I already created a recovery drive with the usb, but it still says there is a missing partition


----------



## johnb35 (Jul 22, 2014)

If you create the recovery cd's and nuke the hard drive the recovery utility will recreate needed partitions.


----------



## zellersko (Jul 22, 2014)

johnb35 said:


> If you create the recovery cd's and nuke the hard drive the recovery utility will recreate needed partitions.



What do you mean nuke the drive?

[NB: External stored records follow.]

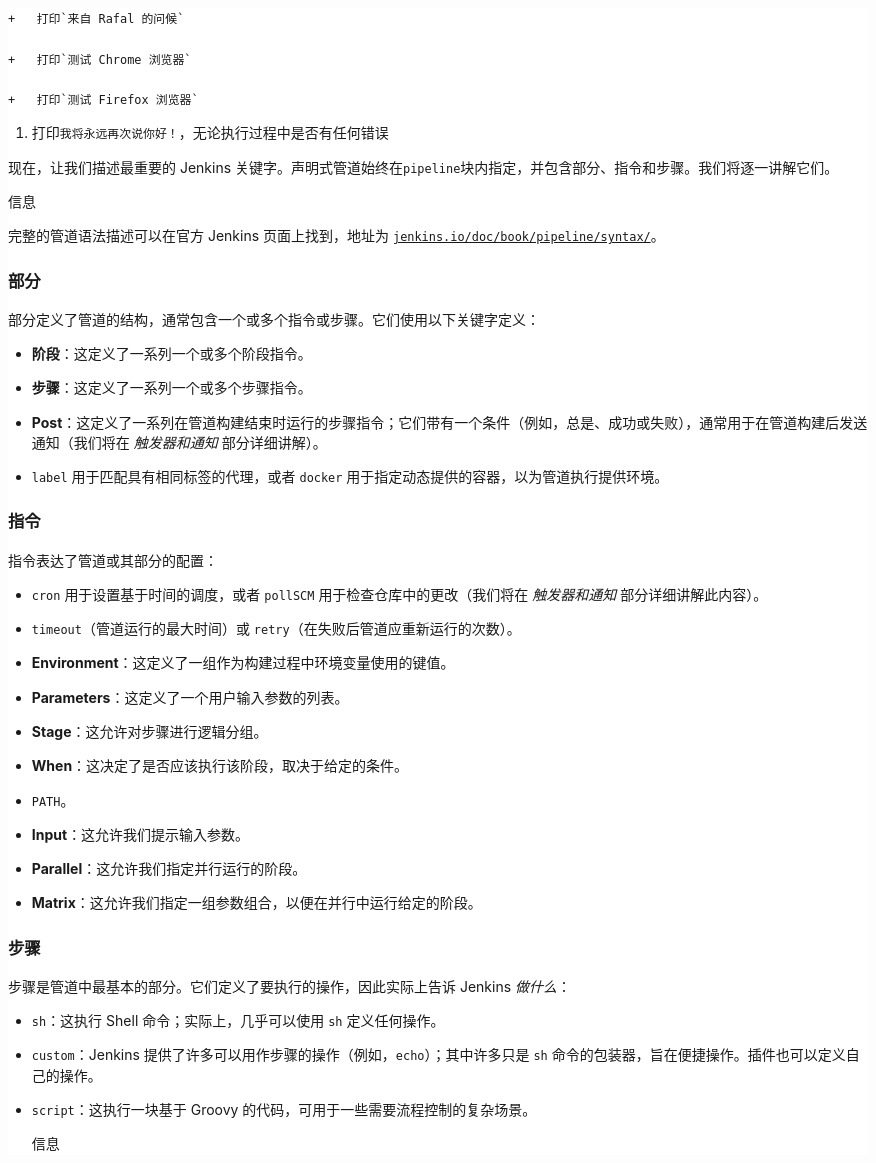     +   打印`来自 Rafal 的问候`

    +   打印`测试 Chrome 浏览器`

    +   打印`测试 Firefox 浏览器`

1.  打印`我将永远再次说你好！`，无论执行过程中是否有任何错误

现在，让我们描述最重要的 Jenkins 关键字。声明式管道始终在`pipeline`块内指定，并包含部分、指令和步骤。我们将逐一讲解它们。

信息

完整的管道语法描述可以在官方 Jenkins 页面上找到，地址为 [`jenkins.io/doc/book/pipeline/syntax/`](https://jenkins.io/doc/book/pipeline/syntax/)。

### 部分

部分定义了管道的结构，通常包含一个或多个指令或步骤。它们使用以下关键字定义：

+   **阶段**：这定义了一系列一个或多个阶段指令。

+   **步骤**：这定义了一系列一个或多个步骤指令。

+   **Post**：这定义了一系列在管道构建结束时运行的步骤指令；它们带有一个条件（例如，总是、成功或失败），通常用于在管道构建后发送通知（我们将在 *触发器和通知* 部分详细讲解）。

+   `label` 用于匹配具有相同标签的代理，或者 `docker` 用于指定动态提供的容器，以为管道执行提供环境。

### 指令

指令表达了管道或其部分的配置：

+   `cron` 用于设置基于时间的调度，或者 `pollSCM` 用于检查仓库中的更改（我们将在 *触发器和通知* 部分详细讲解此内容）。

+   `timeout`（管道运行的最大时间）或 `retry`（在失败后管道应重新运行的次数）。

+   **Environment**：这定义了一组作为构建过程中环境变量使用的键值。

+   **Parameters**：这定义了一个用户输入参数的列表。

+   **Stage**：这允许对步骤进行逻辑分组。

+   **When**：这决定了是否应该执行该阶段，取决于给定的条件。

+   `PATH`。

+   **Input**：这允许我们提示输入参数。

+   **Parallel**：这允许我们指定并行运行的阶段。

+   **Matrix**：这允许我们指定一组参数组合，以便在并行中运行给定的阶段。

### 步骤

步骤是管道中最基本的部分。它们定义了要执行的操作，因此实际上告诉 Jenkins *做什么*：

+   `sh`：这执行 Shell 命令；实际上，几乎可以使用 `sh` 定义任何操作。

+   `custom`：Jenkins 提供了许多可以用作步骤的操作（例如，`echo`）；其中许多只是 `sh` 命令的包装器，旨在便捷操作。插件也可以定义自己的操作。

+   `script`：这执行一块基于 Groovy 的代码，可用于一些需要流程控制的复杂场景。

    信息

Do you mean delete all files from the hard drive and my usb recovery drive will restore missing files?


----------



## johnb35 (Jul 22, 2014)

Does the laptop have a cd drive?  If so create the recovery cd's instead of using the usb flash drive, would be simpler.  

Yes, nuking the drive means wiping the drive clean of files and all partitions.  Dban or killdisk will do this.


----------



## zellersko (Jul 22, 2014)

johnb35 said:


> Does the laptop have a cd drive?  If so create the recovery cd's instead of using the usb flash drive, would be simpler.
> 
> Yes, nuking the drive means wiping the drive clean of files and all partitions.  Dban or killdisk will do this.



yes it has a cd drive, but i dont have a windows 8 reinstall dvd. how could i get around using a usb


----------



## johnb35 (Jul 22, 2014)

All OEM laptops allow you to burn the recovery cd's required to reinstall windows in case the hard drive fails on you.  If you can still boot into windows, then create the recovery cd's.  If you can't boot into windows then contact asus for them, may cost a nominal fee though.


----------



## zellersko (Jul 22, 2014)

johnb35 said:


> All OEM laptops allow you to burn the recovery cd's required to reinstall windows in case the hard drive fails on you.  If you can still boot into windows, then create the recovery cd's.  If you can't boot into windows then contact asus for them, may cost a nominal fee though.



So just get a clean cd and burn the recovery drive onto it and make it the priority in BIOS?


----------



## johnb35 (Jul 22, 2014)

No, boot into windows.  There should be a program from asus called asus recovery.  From there you can create the recovery cd's.


----------



## zellersko (Jul 22, 2014)

johnb35 said:


> No, boot into windows.  There should be a program from asus called asus recovery.  From there you can create the recovery cd's.



 had to download the system recovery because it was not on my computer so I am processing it now. Thanks for help!


----------



## zellersko (Jul 22, 2014)

johnb35 said:


> No, boot into windows.  There should be a program from asus called asus recovery.  From there you can create the recovery cd's.



My computer doesnt even have asus recovery on it.


----------